Very true, except for this question that he asked.



MnM;842421 said:


> . How many hours would yall think it would take 2- 3500s with 8611s.


----------



## plowinginma (Oct 22, 2005)

There is no way that anyone could plow what sounds to be a big shopping mall or office park with just 2 trucks.. and have any level of service.. he will need some level of equipment support at the very least.. He may also be just guessing on the # of how large the property is.. good luck MnM


----------



## MnM (Sep 23, 2005)

i must have given the wrong measurements. no way is it 40 acres. the lot is 1400 ft x 1400 ft. Now how does that equal 40 something acres......I do a similar lot that is about a third of this one. I just wanted to know everyones opinion. I will try and post a google earth link


----------



## procut (Dec 1, 2004)

MnM;843783 said:


> i must have given the wrong measurements. no way is it 40 acres. the lot is 1400 ft x 1400 ft. Now how does that equal 40 something acres......I do a similar lot that is about a third of this one. I just wanted to know everyones opinion. I will try and post a google earth link


Well if it 1400 x 1400 now were up to 45 acres.


----------



## 2COR517 (Oct 23, 2008)

I would think those two trucks could barely clear 2 inches in 10-12 hours. Especially if the snow is all going to one or two edges.

Is this another joke thread?


----------



## dannyslawn (Oct 29, 2007)

JB, I'am real close to your town and wouldn't mind helping you figure this one out. Give me an e-mail at [email protected]


----------



## Camden (Mar 10, 2007)

MnM;843783 said:


> i must have given the wrong measurements. no way is it 40 acres. the lot is 1400 ft x 1400 ft. Now how does that equal 40 something acres......I do a similar lot that is about a third of this one. I just wanted to know everyones opinion.

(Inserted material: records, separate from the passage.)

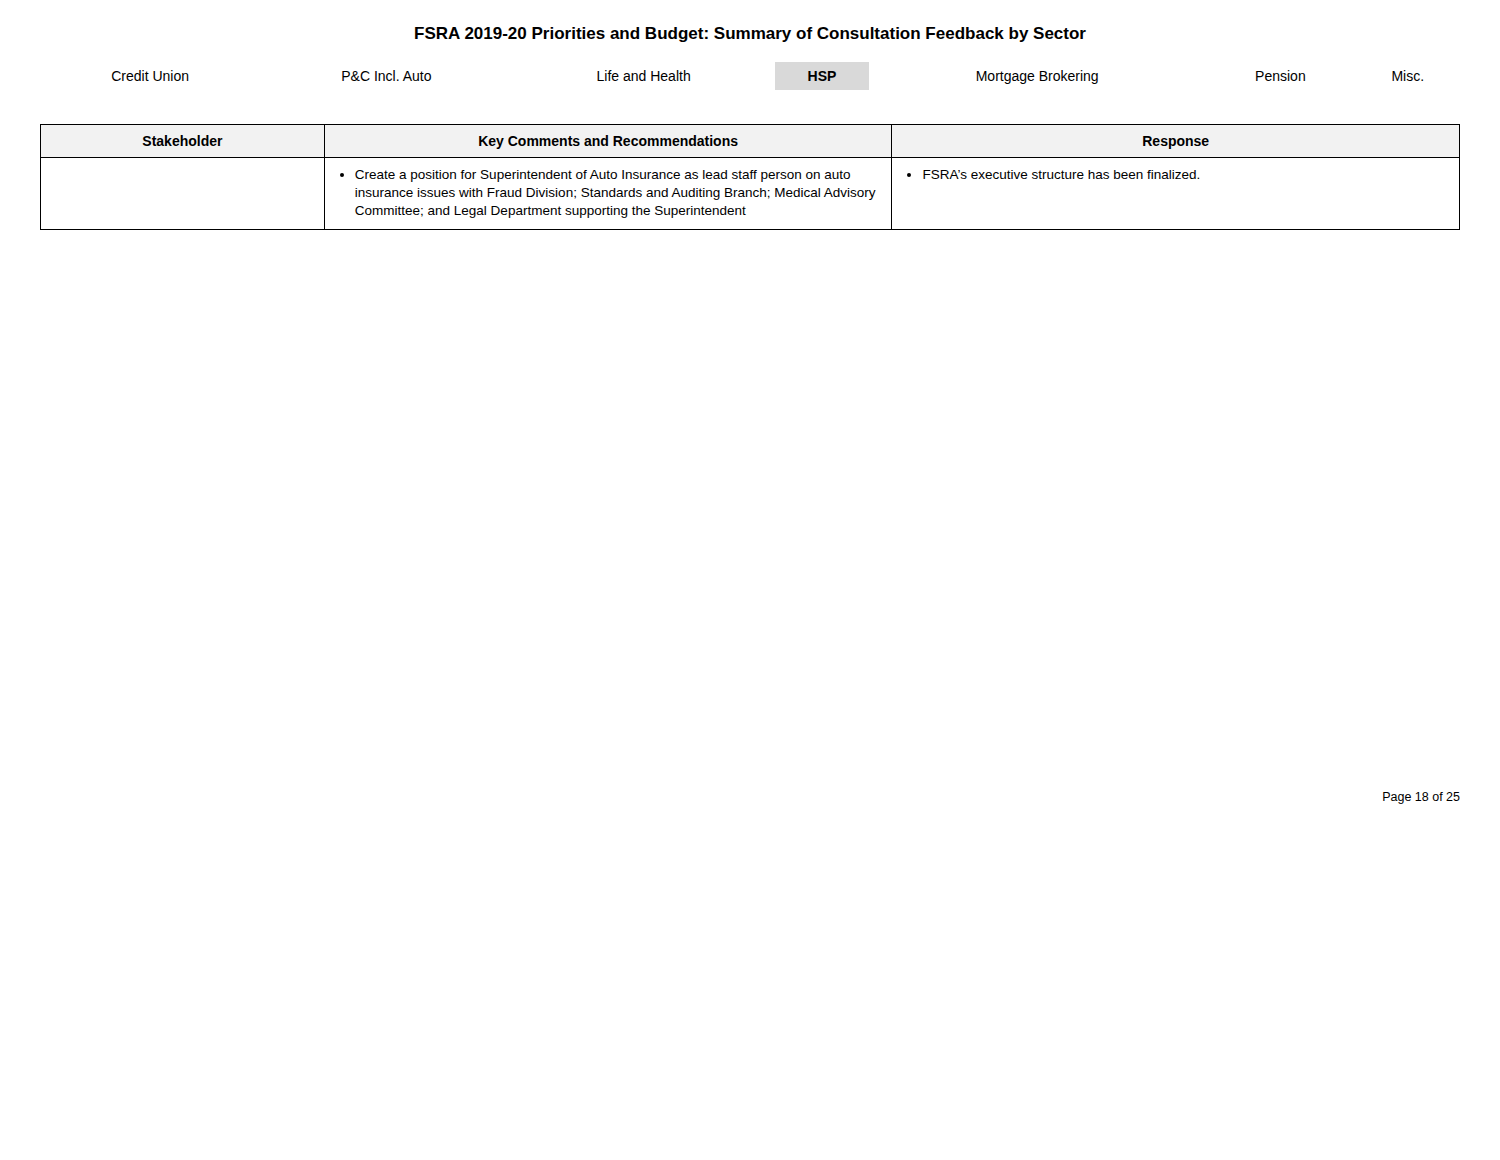FSRA 2019-20 Priorities and Budget: Summary of Consultation Feedback by Sector
| Credit Union | P&C Incl. Auto | Life and Health | HSP | Mortgage Brokering | Pension | Misc. |
| Stakeholder | Key Comments and Recommendations | Response |
| --- | --- | --- |
| | Create a position for Superintendent of Auto Insurance as lead staff person on auto insurance issues with Fraud Division; Standards and Auditing Branch; Medical Advisory Committee; and Legal Department supporting the Superintendent | FSRA’s executive structure has been finalized. |
Page 18 of 25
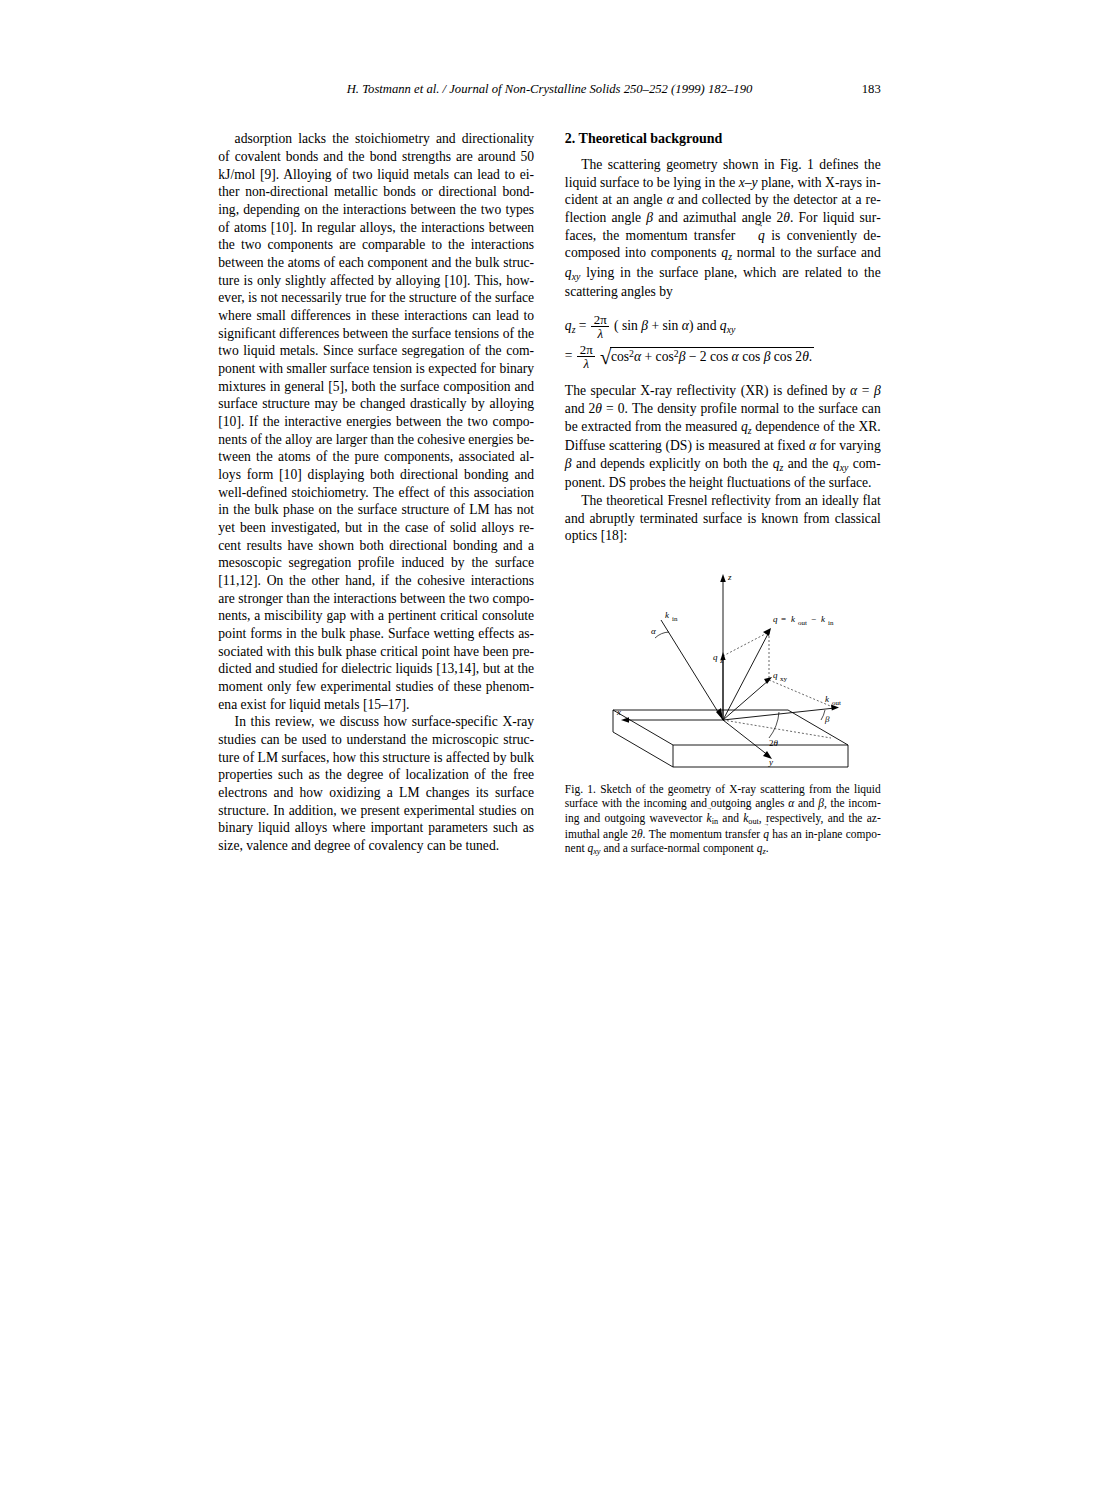H. Tostmann et al. / Journal of Non-Crystalline Solids 250–252 (1999) 182–190 183
adsorption lacks the stoichiometry and directionality of covalent bonds and the bond strengths are around 50 kJ/mol [9]. Alloying of two liquid metals can lead to either non-directional metallic bonds or directional bonding, depending on the interactions between the two types of atoms [10]. In regular alloys, the interactions between the two components are comparable to the interactions between the atoms of each component and the bulk structure is only slightly affected by alloying [10]. This, however, is not necessarily true for the structure of the surface where small differences in these interactions can lead to significant differences between the surface tensions of the two liquid metals. Since surface segregation of the component with smaller surface tension is expected for binary mixtures in general [5], both the surface composition and surface structure may be changed drastically by alloying [10]. If the interactive energies between the two components of the alloy are larger than the cohesive energies between the atoms of the pure components, associated alloys form [10] displaying both directional bonding and well-defined stoichiometry. The effect of this association in the bulk phase on the surface structure of LM has not yet been investigated, but in the case of solid alloys recent results have shown both directional bonding and a mesoscopic segregation profile induced by the surface [11,12]. On the other hand, if the cohesive interactions are stronger than the interactions between the two components, a miscibility gap with a pertinent critical consolute point forms in the bulk phase. Surface wetting effects associated with this bulk phase critical point have been predicted and studied for dielectric liquids [13,14], but at the moment only few experimental studies of these phenomena exist for liquid metals [15–17].
In this review, we discuss how surface-specific X-ray studies can be used to understand the microscopic structure of LM surfaces, how this structure is affected by bulk properties such as the degree of localization of the free electrons and how oxidizing a LM changes its surface structure. In addition, we present experimental studies on binary liquid alloys where important parameters such as size, valence and degree of covalency can be tuned.
2. Theoretical background
The scattering geometry shown in Fig. 1 defines the liquid surface to be lying in the x–y plane, with X-rays incident at an angle α and collected by the detector at a reflection angle β and azimuthal angle 2θ. For liquid surfaces, the momentum transfer q is conveniently decomposed into components qz normal to the surface and qxy lying in the surface plane, which are related to the scattering angles by
qz = 2π λ ( sin β + sin α) and qxy = 2π λ √cos2α + cos2β − 2 cos α cos β cos 2θ.
The specular X-ray reflectivity (XR) is defined by α = β and 2θ = 0. The density profile normal to the surface can be extracted from the measured qz dependence of the XR. Diffuse scattering (DS) is measured at fixed α for varying β and depends explicitly on both the qz and the qxy component. DS probes the height fluctuations of the surface.
The theoretical Fresnel reflectivity from an ideally flat and abruptly terminated surface is known from classical optics [18]:
z x y k in k out q = k out − k in q z q xy α 2θ β
Fig. 1. Sketch of the geometry of X-ray scattering from the liquid surface with the incoming and outgoing angles α and β, the incoming and outgoing wavevector kin and kout, respectively, and the azimuthal angle 2θ. The momentum transfer q has an in-plane component qxy and a surface-normal component qz.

I will try and post a google earth link


1400 x 1400 = 1960000 sq ft

1960000/43560 = 44.96 acres

I see that you're a member of SIMA. Perhaps this would be a good time to call your "buddy" and ask him for advice.


----------



## toby4492 (Dec 28, 2005)

2COR517;843838 said:


> I would think those two trucks could barely clear 2 inches in 10-12 hours. Especially if the snow is all going to one or two edges.
> 
> Is this another joke thread?


It almost has to be unless he meant he has a couple of those Meyers Ultramounts :waving:


----------